> **YOUR OBJECTIVE**:
In the copy, every record below must appear exactly as given, and no picture may appear.

> **DATA FOR REVIEW**:
|---|

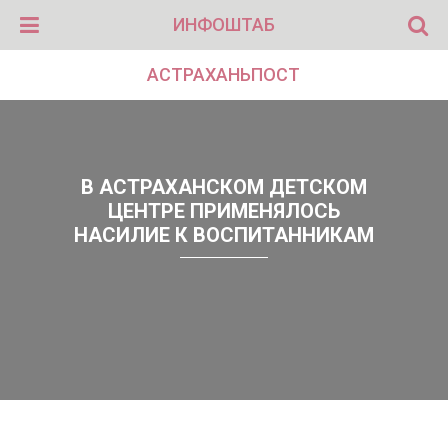
ИНФОШТАБ
АСТРАХАНЬПОСТ
В АСТРАХАНСКОМ ДЕТСКОМ
ЦЕНТРЕ ПРИМЕНЯЛОСЬ
НАСИЛИЕ К ВОСПИТАННИКАМ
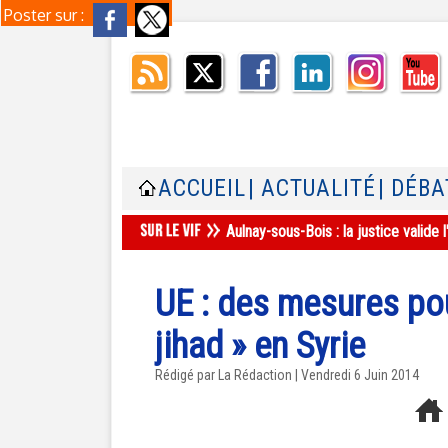
Poster sur :
ACCUEIL
| ACTUALITÉ
| DÉBA
Aulnay-sous-Bois : la justice valid
UE : des mesures pou
jihad » en Syrie
Rédigé par La Rédaction | Vendredi 6 Juin 2014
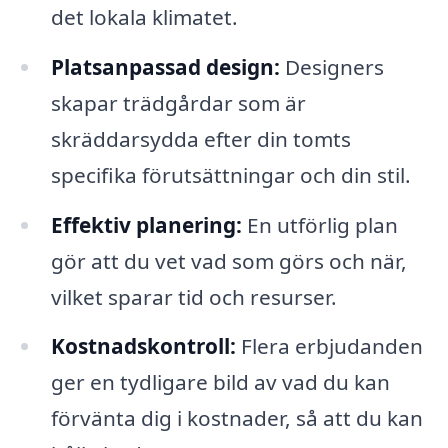
det lokala klimatet.
Platsanpassad design:
Designers
skapar trädgårdar som är
skräddarsydda efter din tomts
specifika förutsättningar och din stil.
Effektiv planering:
En utförlig plan
gör att du vet vad som görs och när,
vilket sparar tid och resurser.
Kostnadskontroll:
Flera erbjudanden
ger en tydligare bild av vad du kan
förvänta dig i kostnader, så att du kan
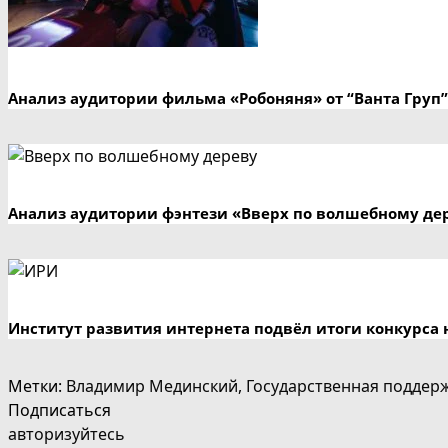
Анализ аудитории фильма «Робоняня» от “Ванта Груп”
Анализ аудитории фэнтези «Вверх по волшебному де
Институт развития интернета подвёл итоги конкурса 
Метки
:
Владимир Мединский
,
Государственная поддер
Подписаться
авторизуйтесь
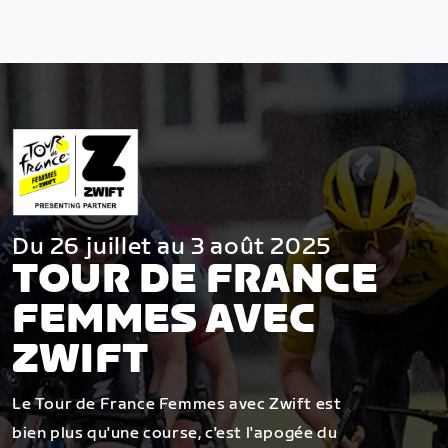
Du 26 juillet au 3 août 2025
TOUR DE FRANCE
FEMMES AVEC
ZWIFT
Le Tour de France Femmes avec Zwift est
bien plus qu'une course, c'est l'apogée du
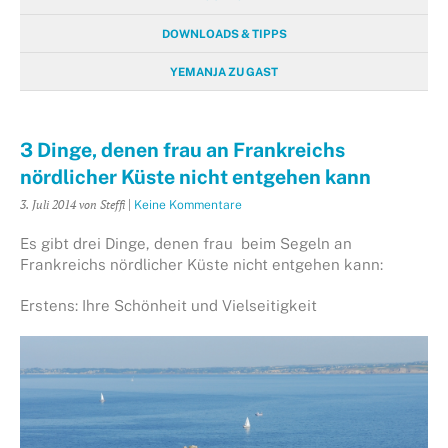
DOWNLOADS & TIPPS
YEMANJA ZU GAST
3 Dinge, denen frau an Frankreichs
nördlicher Küste nicht entgehen kann
3. Juli 2014
von Steffi
|
Keine Kommentare
Es gibt drei Dinge, denen frau beim Segeln an
Frankreichs nördlicher Küste nicht entgehen kann:
Erstens: Ihre Schönheit und Vielseitigkeit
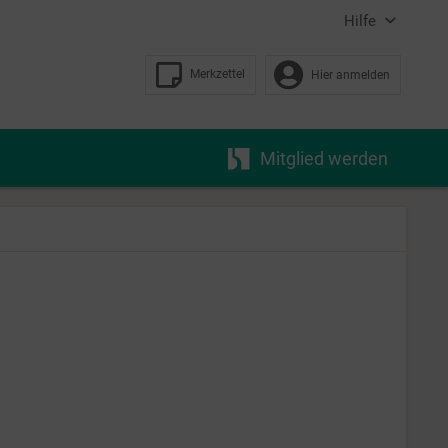
Hilfe
Merkzettel
Hier anmelden
Mitglied werden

|---|

> **EXERCISE ANSWER**:
ИНФОШТАБ
АСТРАХАНЬПОСТ
В АСТРАХАНСКОМ ДЕТСКОМ
ЦЕНТРЕ ПРИМЕНЯЛОСЬ
НАСИЛИЕ К ВОСПИТАННИКАМ
Poster sur :
ACCUEIL
| ACTUALITÉ
| DÉBA
Aulnay-sous-Bois : la justice valid
UE : des mesures pou
jihad » en Syrie
Rédigé par La Rédaction | Vendredi 6 Juin 2014
det lokala klimatet.
Platsanpassad design:
Designers
skapar trädgårdar som är
skräddarsydda efter din tomts
specifika förutsättningar och din stil.
Effektiv planering:
En utförlig plan
gör att du vet vad som görs och när,
vilket sparar tid och resurser.
Kostnadskontroll:
Flera erbjudanden
ger en tydligare bild av vad du kan
förvänta dig i kostnader, så att du kan
Анализ аудитории фильма «Робоняня» от “Ванта Груп”
Анализ аудитории фэнтези «Вверх по волшебному де
Институт развития интернета подвёл итоги конкурса 
Метки
:
Владимир Мединский
,
Государственная поддер
Подписаться
авторизуйтесь
Du 26 juillet au 3 août 2025
TOUR DE FRANCE
FEMMES AVEC
ZWIFT
Le Tour de France Femmes avec Zwift est
bien plus qu'une course, c'est l'apogée du
DOWNLOADS & TIPPS
YEMANJA ZU GAST
3 Dinge, denen frau an Frankreichs
nördlicher Küste nicht entgehen kann
3. Juli 2014
von Steffi
|
Keine Kommentare
Es gibt drei Dinge, denen frau beim Segeln an
Frankreichs nördlicher Küste nicht entgehen kann:
Erstens: Ihre Schönheit und Vielseitigkeit
Hilfe
Merkzettel
Hier anmelden
Mitglied werden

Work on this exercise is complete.